(Collected data)
· · · ·

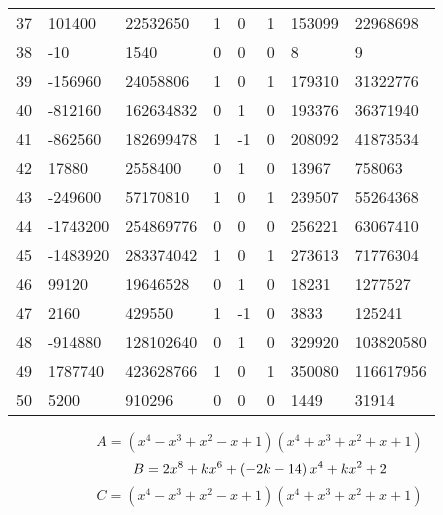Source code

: \documentclass{amsart}
\begin{document}
\begin{longtable}{|l|l|l|lllll|}
37&101400&22532650&1&0&1&153099&22968698\\
38&-10&1540&0&0&0&8&9\\
39&-156960&24058806&1&0&1&179310&31322776\\
40&-812160&162634832&0&1&0&193376&36371940\\
41&-862560&182699478&1&-1&0&208092&41873534\\
42&17880&2558400&0&1&0&13967&758063\\
43&-249600&57170810&1&0&1&239507&55264368\\
44&-1743200&254869776&0&0&0&256221&63067410\\
45&-1483920&283374042&1&0&1&273613&71776304\\
46&99120&19646528&0&1&0&18231&1277527\\
47&2160&429550&1&-1&0&3833&125241\\
48&-914880&128102640&0&1&0&329920&103820580\\
49&1787740&423628766&1&0&1&350080&116617956\\
50&5200&910296&0&0&0&1449&31914\\
\hline
\end{longtable}
$$A=(x^4
 - x^3
 + x^2
 - x
 + 1)(x^4
 + x^3
 + x^2
 + x
 + 1)$$
$$B=2\*x^8
 + k\*x^6
 + \left(-2\*k
 - 14\right) \*x^4
 + k\*x^2
 + 2$$
$$C=(x^4
 - x^3
 + x^2
 - x
 + 1)(x^4
 + x^3
 + x^2
 + x
 + 1)$$
\end{document}
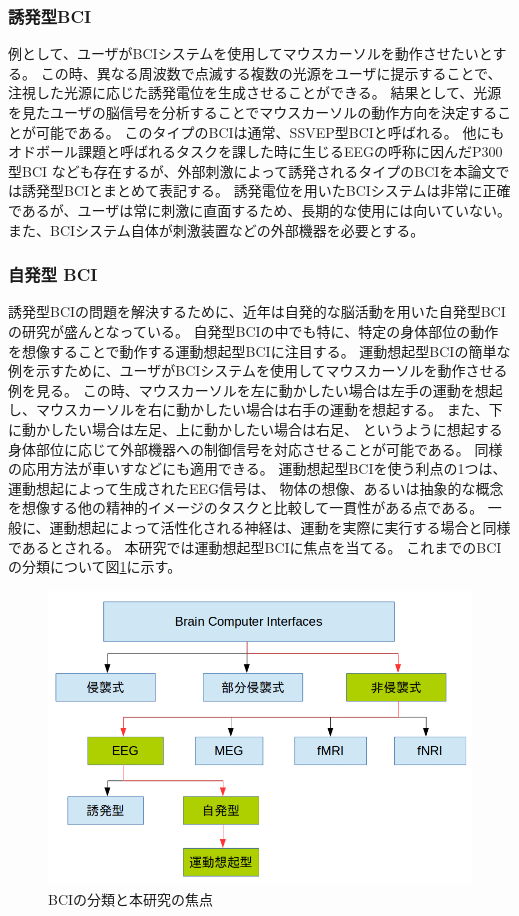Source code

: \subsubsection{{\mc 誘発型}\rm BCI}
例として、ユーザがBCIシステムを使用してマウスカーソルを動作させたいとする。 
この時、異なる周波数で点滅する複数の光源をユーザに提示することで、
注視した光源に応じた誘発電位を生成させることができる。
結果として、光源を見たユーザの脳信号を分析することでマウスカーソルの動作方向を決定することが可能である。
このタイプのBCIは通常、SSVEP型BCIと呼ばれる。
他にもオドボール課題と呼ばれるタスクを課した時に生じるEEGの呼称に因んだP300型BCI
なども存在するが、外部刺激によって誘発されるタイプのBCIを本論文では誘発型BCIとまとめて表記する。
誘発電位を用いたBCIシステムは非常に正確であるが、ユーザは常に刺激に直面するため、長期的な使用には向いていない。
また、BCIシステム自体が刺激装置などの外部機器を必要とする。
\subsubsection{\mc 自発型 \rm BCI}
誘発型BCIの問題を解決するために、近年は自発的な脳活動を用いた自発型BCIの研究が盛んとなっている。
自発型BCIの中でも特に、特定の身体部位の動作を想像することで動作する運動想起型BCIに注目する。
運動想起型BCIの簡単な例を示すために、ユーザがBCIシステムを使用してマウスカーソルを動作させる例を見る。
この時、マウスカーソルを左に動かしたい場合は左手の運動を想起し、マウスカーソルを右に動かしたい場合は右手の運動を想起する。
また、下に動かしたい場合は左足、上に動かしたい場合は右足、
というように想起する身体部位に応じて外部機器への制御信号を対応させることが可能である。
同様の応用方法が車いすなどにも適用できる。
運動想起型BCIを使う利点の1つは、運動想起によって生成されたEEG信号は、
物体の想像、あるいは抽象的な概念を想像する他の精神的イメージのタスクと比較して一貫性がある点である。
一般に、運動想起によって活性化される神経は、運動を実際に実行する場合と同様であるとされる\cite{運動想起}。
本研究では運動想起型BCIに焦点を当てる。
これまでのBCIの分類について図\ref{fig:BCIclass}に示す。

\begin{figure}[tb]
    \centering
    \includegraphics[width=14cm]{images/BCIclass.png}
    \caption{BCIの分類と本研究の焦点}
    \label{fig:BCIclass}
\end{figure}

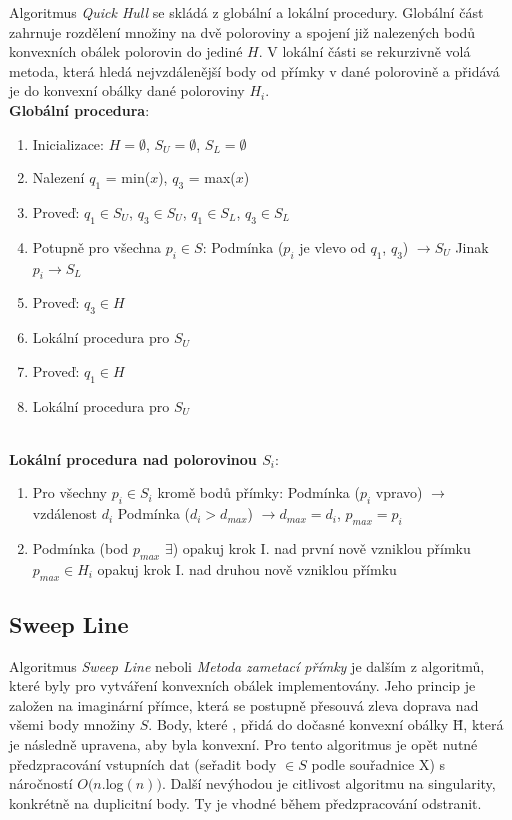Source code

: \documentclass[a4paper, 12pt]{article}
\begin{document}
Algoritmus \textit{Quick Hull} se skládá z globální a lokální procedury. Globální část zahrnuje rozdělení množiny na dvě poloroviny a spojení již nalezených bodů konvexních obálek polorovin do jediné $H$. V lokální části se rekurzivně volá metoda, která hledá nejvzdálenější body od přímky v dané polorovině a přidává je do konvexní obálky dané poloroviny $H_i$.\\

\textbf{Globální procedura}:
\begin{enumerate}
\item Inicializace: $H = \emptyset$, $S_U = \emptyset$, $S_L = \emptyset$ 
\item Nalezení $q_1$ = min($x$), $q_3$ = max($x$)
\item Proveď: $q_1 \in S_U$, $q_3 \in S_U$, $q_1 \in S_L$, $q_3 \in S_L$
\item Potupně pro všechna $p_i \in S$:
\subitem Podmínka ($p_i$ je vlevo od $q_1$, $q_3$) $\rightarrow S_U$
\subitem Jinak $ p_i \rightarrow S_L$
\item Proveď: $q_3 \in H$
\item Lokální procedura pro $S_U$
\item Proveď: $q_1 \in H$
\item Lokální procedura pro $S_U$
\end{enumerate}
~\\
\textbf{Lokální procedura nad polorovinou $S_i$}:
\begin{enumerate}[label=\Roman*.]
\item Pro všechny $p_i \in S_i$ kromě bodů přímky:
\subitem Podmínka ($p_i$ vpravo) $\rightarrow$ vzdálenost $d_i$
\subsubitem Podmínka ($d_i > d_{max}$) $\rightarrow d_{max} = d_i$, $p_{max} = p_i$
\item Podmínka (bod $p_{max}$ $\exists$) 
\subitem opakuj krok I. nad první nově vzniklou přímku
\subitem $p_{max} \in H_i$
\subitem opakuj krok I. nad druhou nově vzniklou přímku
\end{enumerate}

\subsection{Sweep Line}
Algoritmus \textit{Sweep Line} neboli \textit{Metoda zametací přímky} je dalším z algoritmů, které byly pro vytváření konvexních obálek implementovány. Jeho princip je založen na imaginární přímce, která se postupně přesouvá zleva doprava nad všemi body množiny $S$. Body, které , přidá do dočasné konvexní obálky \={H}, která je následně upravena, aby byla konvexní. Pro tento algoritmus je opět nutné předzpracování vstupních dat (seřadit body $\in S$ podle souřadnice X) s náročností $O(n.$log$(n))$. Další nevýhodou je citlivost algoritmu na singularity, konkrétně na duplicitní body. Ty je vhodné během předzpracování odstranit.\\ 
\end{document}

· · · ·

> **TASK DIRECTIONS**
Copy exactly the lines of the entries above from the one containing "46&99120&19646528&0&1&0&18231&1277527\\" through the one containing "また、BCIシステム自体が刺激装置などの外部機器を必要とする。". Both end lines count; pictures do not.

> **EXPECTED OUTPUT**
46&99120&19646528&0&1&0&18231&1277527\\
47&2160&429550&1&-1&0&3833&125241\\
48&-914880&128102640&0&1&0&329920&103820580\\
49&1787740&423628766&1&0&1&350080&116617956\\
50&5200&910296&0&0&0&1449&31914\\
\hline
\end{longtable}
$$A=(x^4
 - x^3
 + x^2
 - x
 + 1)(x^4
 + x^3
 + x^2
 + x
 + 1)$$
$$B=2\*x^8
 + k\*x^6
 + \left(-2\*k
 - 14\right) \*x^4
 + k\*x^2
 + 2$$
$$C=(x^4
 - x^3
 + x^2
 - x
 + 1)(x^4
 + x^3
 + x^2
 + x
 + 1)$$
\end{document}
Source code

: \subsubsection{{\mc 誘発型}\rm BCI}
例として、ユーザがBCIシステムを使用してマウスカーソルを動作させたいとする。 
この時、異なる周波数で点滅する複数の光源をユーザに提示することで、
注視した光源に応じた誘発電位を生成させることができる。
結果として、光源を見たユーザの脳信号を分析することでマウスカーソルの動作方向を決定することが可能である。
このタイプのBCIは通常、SSVEP型BCIと呼ばれる。
他にもオドボール課題と呼ばれるタスクを課した時に生じるEEGの呼称に因んだP300型BCI
なども存在するが、外部刺激によって誘発されるタイプのBCIを本論文では誘発型BCIとまとめて表記する。
誘発電位を用いたBCIシステムは非常に正確であるが、ユーザは常に刺激に直面するため、長期的な使用には向いていない。
また、BCIシステム自体が刺激装置などの外部機器を必要とする。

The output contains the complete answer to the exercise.